Contributors to Post-injury Mental Health in Urban Black Men with Serious Injuries
A life course view
JAMA Surgery – published online June 5, 2019
Factors over the life course affect the mental health of urban black men with serious injuries. Childhood adversity, pre-injury physical and mental health conditions, and intentional injury (violence) are risk factors for post-injury depression and posttraumatic stress. Clinicians should expand assessment beyond the acute injury event to identify those patients at risk for poor mental health outcomes.
Although injury is a short-term event, it can lead to long-term mental health problems, with up to 50% of patients experiencing post-injury depression and posttraumatic stress disorder (PTSD). Injured black men are particularly vulnerable because they have high exposure to stressors, are more likely to be injured than white men, and are more likely to have undiagnosed psychological consequences than white men. Sending these men back to the community with unrecognized mental health problems contributes to suboptimal recovery, and can lead to repeated injuries, self-medication for symptoms, or interactions with the criminal justice system.
Urban black men from disadvantaged neighborhoods are exposed to racism, poverty, and other traumas throughout their lives, which may contribute to the severity of mental health conditions after injury. In this study, the authors use statistical modeling to understand the factors from childhood and adulthood that contribute to depression and PTSD severity in black men with serious injuries.

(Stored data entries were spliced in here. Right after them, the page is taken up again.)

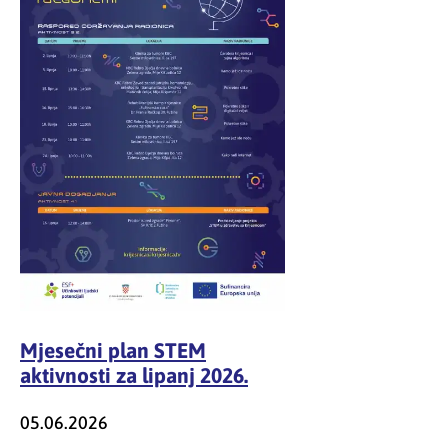
Mjesečni plan STEM
aktivnosti za lipanj 2026.
05.06.2026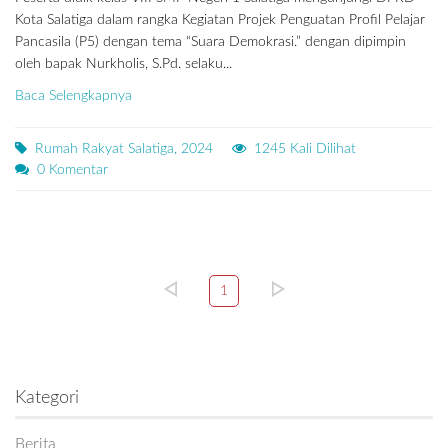
Kota Salatiga dalam rangka Kegiatan Projek Penguatan Profil Pelajar
Pancasila (P5) dengan tema “Suara Demokrasi.” dengan dipimpin
oleh bapak Nurkholis, S.Pd. selaku...
Baca Selengkapnya
Rumah Rakyat Salatiga, 2024
1245 Kali Dilihat
0 Komentar
1
Kategori
Berita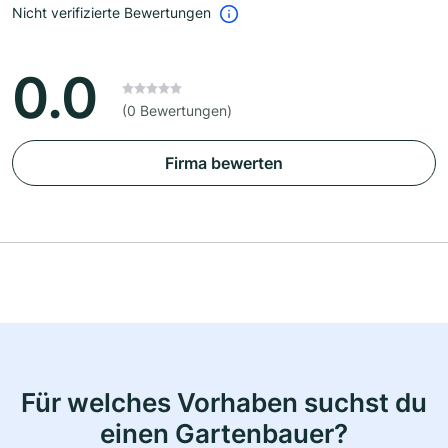
Nicht verifizierte Bewertungen
0.0
(0 Bewertungen)
Firma bewerten
Für welches Vorhaben suchst du
einen Gartenbauer?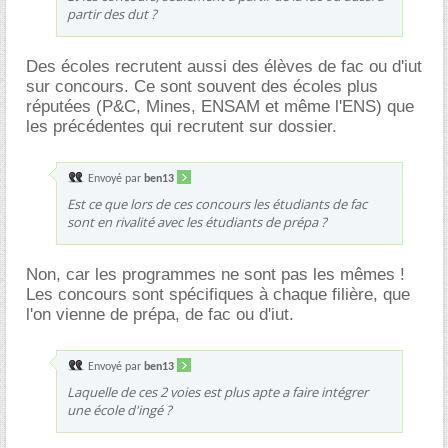
partir des dut ?
Des écoles recrutent aussi des élèves de fac ou d'iut
sur concours. Ce sont souvent des écoles plus
réputées (P&C, Mines, ENSAM et même l'ENS) que
les précédentes qui recrutent sur dossier.
Envoyé par
ben13
Est ce que lors de ces concours les étudiants de fac
sont en rivalité avec les étudiants de prépa ?
Non, car les programmes ne sont pas les mêmes !
Les concours sont spécifiques à chaque filière, que
l'on vienne de prépa, de fac ou d'iut.
Envoyé par
ben13
Laquelle de ces 2 voies est plus apte a faire intégrer
une école d'ingé ?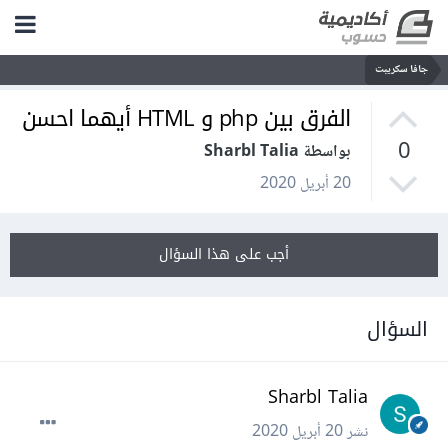
جافا سكريبت
الفرق بين php و HTML أيهما احسن
0
بواسطة Sharbl Talia
20 أبريل 2020
أجب على هذا السؤال
السؤال
Sharbl Talia
نشر
20 أبريل 2020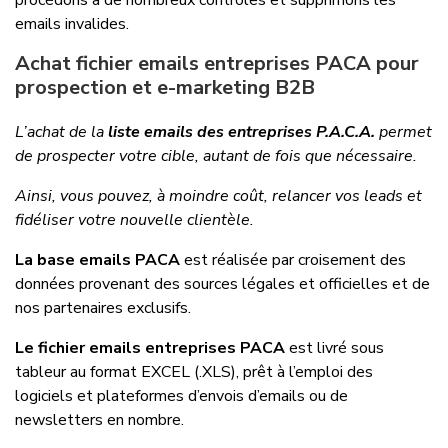
procédons à de nombreux contrôles et supprimons les
emails invalides.
Achat fichier emails entreprises PACA pour
prospection et e-marketing B2B
L’achat de la
liste emails des entreprises P.A.C.A.
permet
de prospecter votre cible, autant de fois que nécessaire.
Ainsi, vous pouvez, à moindre coût, relancer vos leads et
fidéliser votre nouvelle clientèle.
La base emails PACA
est réalisée par croisement des
données provenant des sources légales et officielles et de
nos partenaires exclusifs.
Le fichier emails entreprises PACA
est livré sous
tableur au format EXCEL (.XLS), prêt à l’emploi des
logiciels et plateformes d’envois d’emails ou de
newsletters en nombre.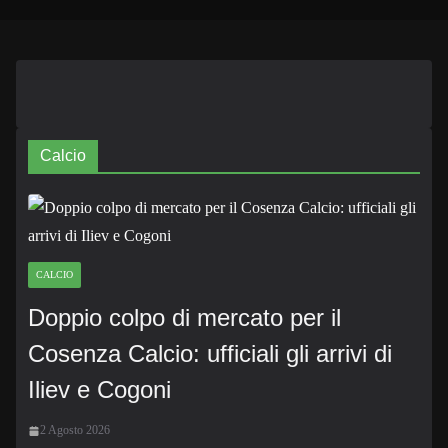
Calcio
CALCIO
Doppio colpo di mercato per il
Cosenza Calcio: ufficiali gli arrivi di
Iliev e Cogoni
2 Agosto 2026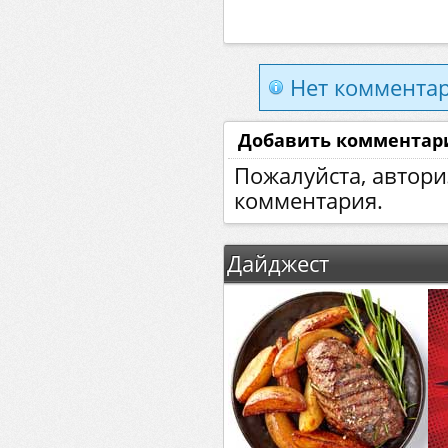
Нет комментар
Добавить комментар
Пожалуйста, автори
комментария.
Дайджест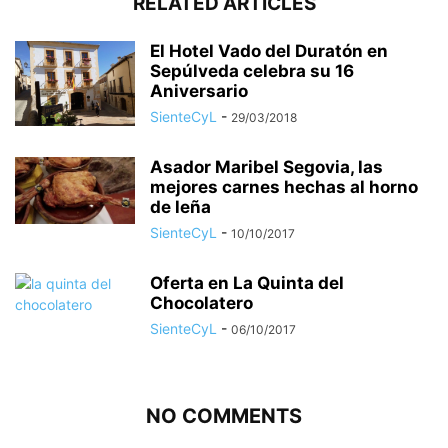
RELATED ARTICLES
El Hotel Vado del Duratón en
Sepúlveda celebra su 16
Aniversario
SienteCyL
-
29/03/2018
Asador Maribel Segovia, las
mejores carnes hechas al horno
de leña
SienteCyL
-
10/10/2017
Oferta en La Quinta del
Chocolatero
SienteCyL
-
06/10/2017
NO COMMENTS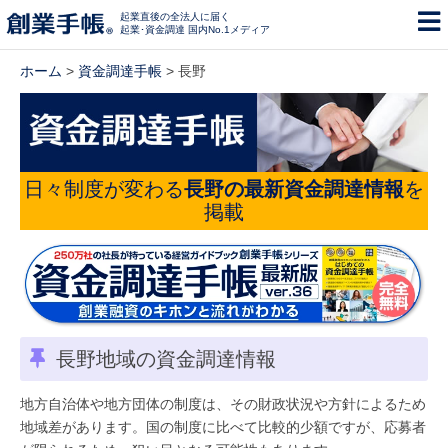
起業直後の全法人に届く
起業･資金調達 国内No.1メディア
ホーム
>
資金調達手帳
> 長野
日々制度が変わる
長野の最新資金調達情報
を
掲載
長野地域の資金調達情報
地方自治体や地方団体の制度は、その財政状況や方針によるため
地域差があります。国の制度に比べて比較的少額ですが、応募者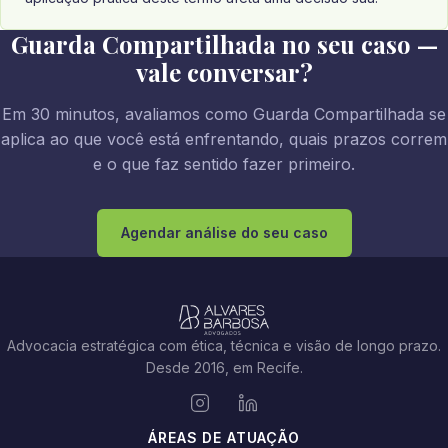
Guarda Compartilhada no seu caso —
vale conversar?
Em 30 minutos, avaliamos como Guarda Compartilhada se
aplica ao que você está enfrentando, quais prazos correm
e o que faz sentido fazer primeiro.
Agendar análise do seu caso
Advocacia estratégica com ética, técnica e visão de longo prazo.
Desde 2016, em Recife.
ÁREAS DE ATUAÇÃO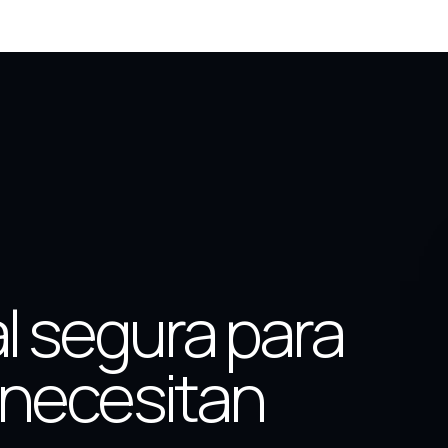
al segura para
necesitan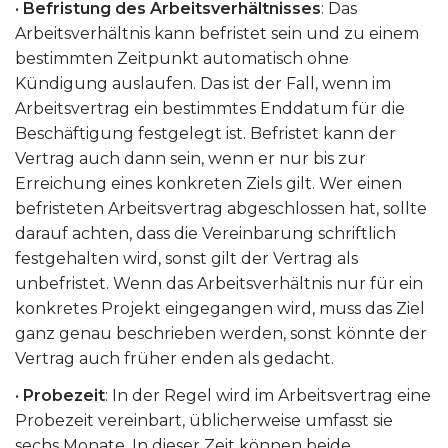
•
Befristung des Arbeitsverhältnisses
: Das
Arbeitsverhältnis kann befristet sein und zu einem
bestimmten Zeitpunkt automatisch ohne
Kündigung auslaufen. Das ist der Fall, wenn im
Arbeitsvertrag ein bestimmtes Enddatum für die
Beschäftigung festgelegt ist. Befristet kann der
Vertrag auch dann sein, wenn er nur bis zur
Erreichung eines konkreten Ziels gilt. Wer einen
befristeten Arbeitsvertrag abgeschlossen hat, sollte
darauf achten, dass die Vereinbarung schriftlich
festgehalten wird, sonst gilt der Vertrag als
unbefristet. Wenn das Arbeitsverhältnis nur für ein
konkretes Projekt eingegangen wird, muss das Ziel
ganz genau beschrieben werden, sonst könnte der
Vertrag auch früher enden als gedacht.
•
Probezeit
: In der Regel wird im Arbeitsvertrag eine
Probezeit vereinbart, üblicherweise umfasst sie
sechs Monate. In dieser Zeit können beide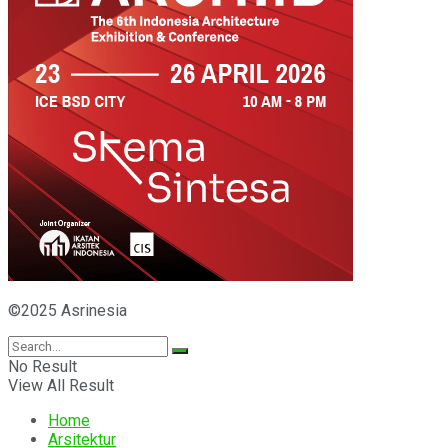
©2025 Asrinesia
No Result
View All Result
Home
Arsitektur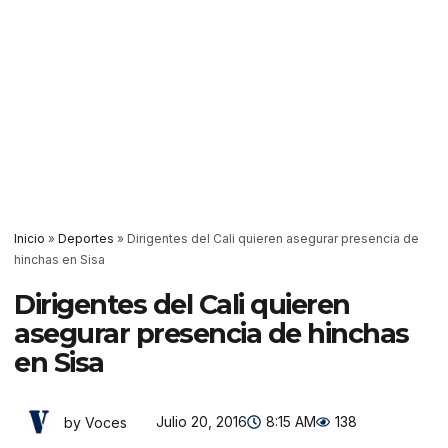
Inicio
»
Deportes
»
Dirigentes del Cali quieren asegurar presencia de
hinchas en Sisa
Dirigentes del Cali quieren
asegurar presencia de hinchas
en Sisa
Julio 20, 2016
8:15 AM
138
by Voces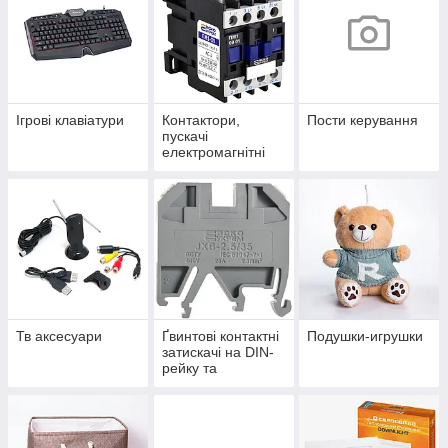
Ігрові клавіатури
Контактори,
Пости керування
пускачі
електромагнітні
Тв аксесуари
Ґвинтові контактні
Подушки-игрушки
затискачі на DIN-
рейку та
аксесуари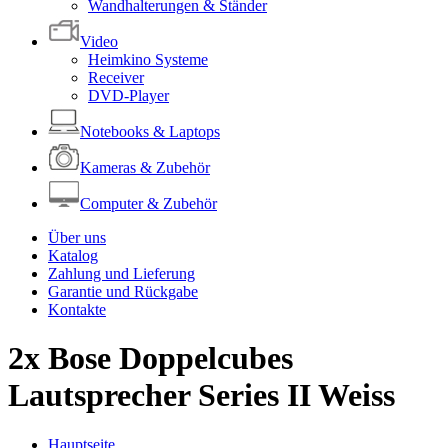
Wandhalterungen & Ständer
Video
Heimkino Systeme
Receiver
DVD-Player
Notebooks & Laptops
Kameras & Zubehör
Computer & Zubehör
Über uns
Katalog
Zahlung und Lieferung
Garantie und Rückgabe
Kontakte
2x Bose Doppelcubes
Lautsprecher Series II Weiss
Hauptseite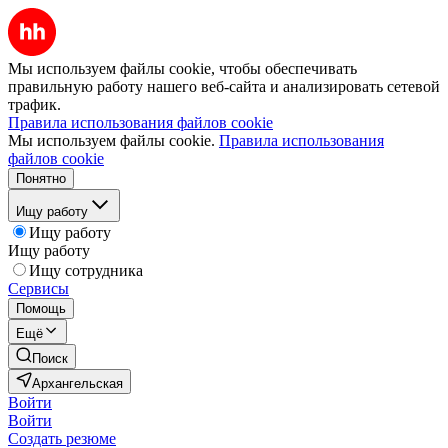
Мы используем файлы cookie, чтобы обеспечивать
правильную работу нашего веб-сайта и анализировать сетевой
трафик.
Правила использования файлов cookie
Мы используем файлы cookie.
Правила использования
файлов cookie
Понятно
Ищу работу
Ищу работу
Ищу работу
Ищу сотрудника
Сервисы
Помощь
Ещё
Поиск
Архангельская
Войти
Войти
Создать резюме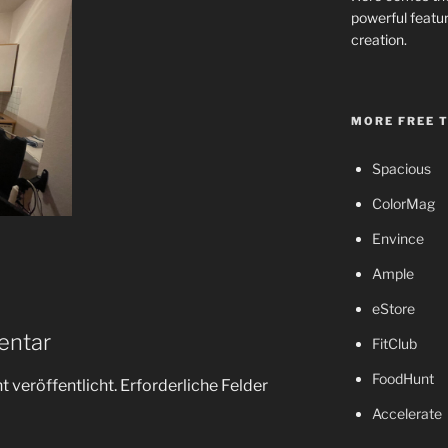
powerful featur
creation.
MORE FREE 
Spacious
ColorMag
Envince
Ample
eStore
entar
FitClub
FoodHunt
 veröffentlicht.
Erforderliche Felder
Accelerate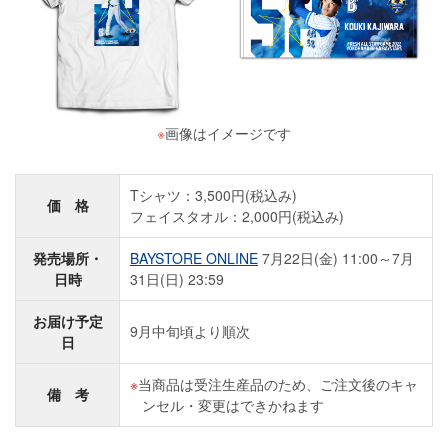
※
画像はイメージです
Tシャツ：3,500円(税込み)
価 格
フェイスタオル：2,000円(税込み)
発売場所・
BAYSTORE ONLINE
7月22日(金) 11:00～7月
日時
31日(日) 23:59
お届け予定
9月中旬頃より順次
日
当商品は受注生産品のため、ご注文後のキャ
備 考
ンセル・変更はできかねます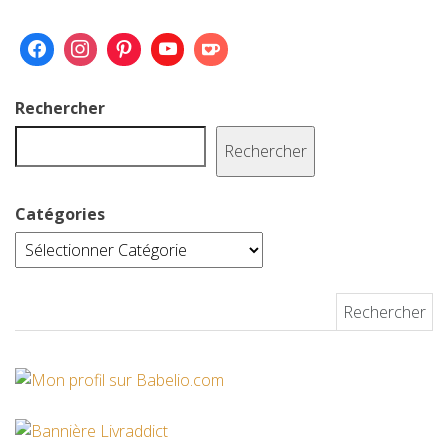
Rechercher
Rechercher
Catégories
Rechercher :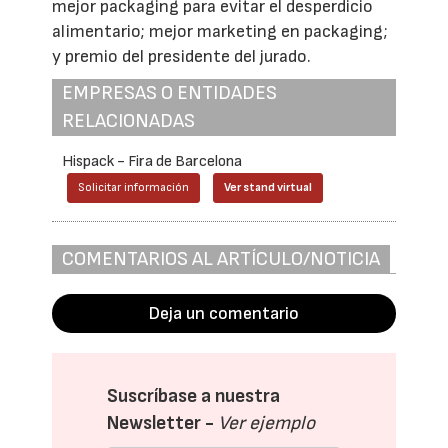
mejor packaging para evitar el desperdicio
alimentario; mejor marketing en packaging;
y premio del presidente del jurado.
EMPRESAS O ENTIDADES
RELACIONADAS
Hispack - Fira de Barcelona
Solicitar información
Ver stand virtual
COMENTARIOS AL ARTÍCULO/NOTICIA
Deja un comentario
Suscríbase a nuestra
Newsletter -
Ver ejemplo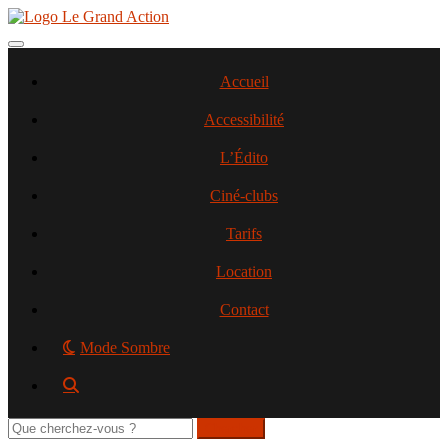
Aller
au
contenu
Toggle navigation
principal
Accueil
Accessibilité
L’Édito
Ciné-clubs
Tarifs
Location
Contact
Mode Sombre
Rechercher
sur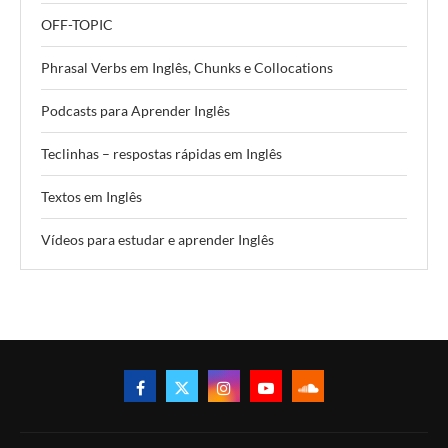
OFF-TOPIC
Phrasal Verbs em Inglês, Chunks e Collocations
Podcasts para Aprender Inglês
Teclinhas – respostas rápidas em Inglês
Textos em Inglês
Vídeos para estudar e aprender Inglês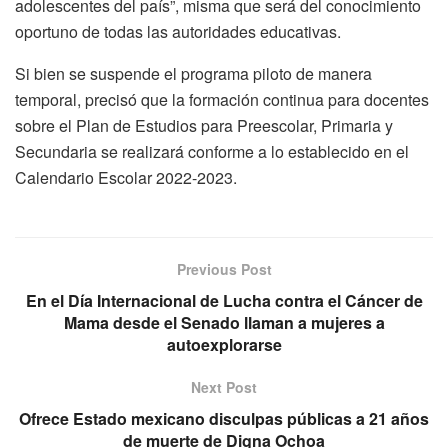
adolescentes del país”, misma que será del conocimiento
oportuno de todas las autoridades educativas.
Si bien se suspende el programa piloto de manera
temporal, precisó que la formación continua para docentes
sobre el Plan de Estudios para Preescolar, Primaria y
Secundaria se realizará conforme a lo establecido en el
Calendario Escolar 2022-2023.
Previous Post
En el Día Internacional de Lucha contra el Cáncer de
Mama desde el Senado llaman a mujeres a
autoexplorarse
Next Post
Ofrece Estado mexicano disculpas públicas a 21 años
de muerte de Digna Ochoa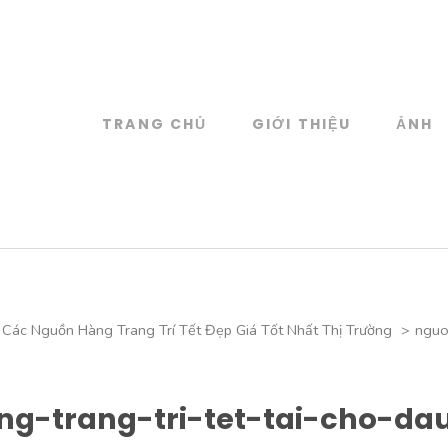
TRANG CHỦ
GIỚI THIỆU
ẢNH
log
 đồ họa
Các Nguồn Hàng Trang Trí Tết Đẹp Giá Tốt Nhất Thị Trường
>
nguo
g-trang-tri-tet-tai-cho-da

The final sample included 500 black men, over half (55.5%) of whom had intentional injuries due to interpersonal violence. Almost half (45%) met diagnostic criteria for either depression or PTSD three months post-injury: 65 (13%) were positive for depression, 51 (10.2%) were positive for PTSD, and 111 (22.2%) were positive for both outcomes.
The flow chart below shows the risk and protective factors across the life trajectory that influence depression severity post-injury. Childhood adversity was associated with acute psychological reactions to injury (e.g., immediate emotional reactions, physical reactions, and subjective appraisal of life threat). A history of prior mental health challenges influenced poor pre-injury health, while psychological/emotional health and resources (e.g., self-efficacy and hope) protected against poor pre-injury health. In turn, acute psychological reactions to injury, poor pre-injury health, and intentional injury, were each associated with depression severity. The model for PTSD symptom severity showed similar results.
The intersection of prior trauma and adversity, exposure to challenging disadvantage, and poor pre-injury health should not be overlooked in acute injury care. These findings support the importance of trauma-informed care for injury patients, especially black men, who as a group have disproportionately high rates of childhood adversity.
The current findings have clinical importance since, in a national survey of trauma centers, only 7% of centers incorporated routine screening for PTSD symptoms. Because symptoms develop after hospital discharge, further development and use of screening tools designed to assess post-injury mental health problems is warranted. Collaborative services that integrate trauma and mental health care and cross phases of care (from acute to community care) are also needed. The findings of this study identify characteristics and exposures of injured black men at higher risk for poor mental health outcomes, factors that can be obtained from a focused history and that can help target services to those with highest need.
The study used a prospective, cohort design in which men were enrolled during acute hospitalization at an urban, level 1 trauma center in Philadelphia, and followed up with three months post-discharge. Men with injuries who were hospitalized, self-identified as black, were 18 years or older, and resided in the Philadelphia region were eligible. Those experiencing a cognitive dysfunction or psychotic disorder, hospitalized because of attempted suicide, or receiving treatment for depression or PTSD were excluded. The data were collected from January 2013 to October 2017.
Recruitment, written informed consent, and baseline interviews were conducted in the hospital when the participant was medically stable. Demographic and injury-associated information were obtained via self-report and from the medical record, while self-reports of acute stress responses and risk and protective factors were collected during interviews. Interviews to assess PTSD and depressive symptoms were conducted three months after hospital discharge, primarily in the participant’s home.
Therese S. Richmond, PhD, FAAN, CRNP is the Andrea B. Laporte Professor of Nursing and the Associate Dean for Research & Innovation at the University of Pennsylvania’s School of Nursing. Dr. Richmond’s research focuses on improving recovery from serious injury by addressing the interaction between physical injury and its psychological repercussions, particularly in vulnerable populations. Two decades ago she co-founded what is now the Penn Injury Science Center, an interdisciplinary center that conducts research and translates scientific discoveries into practice and policy with the greatest potential to prevent injury and violence and improve outcomes.
Her co-authors are Douglas J. Wiebe, PhD, Patrick M. Reilly, MD, and Justine Shults, PhD, all of the University of Pennsylvania; John Rich, MD, MPH, of Drexel University; and Nancy Kassam-Adams, PhD, of the Children’s Hospital of Philadelphia. This research was supported by the National Institute of Nursing Research of the National Institutes of Health (grant R01NR013503).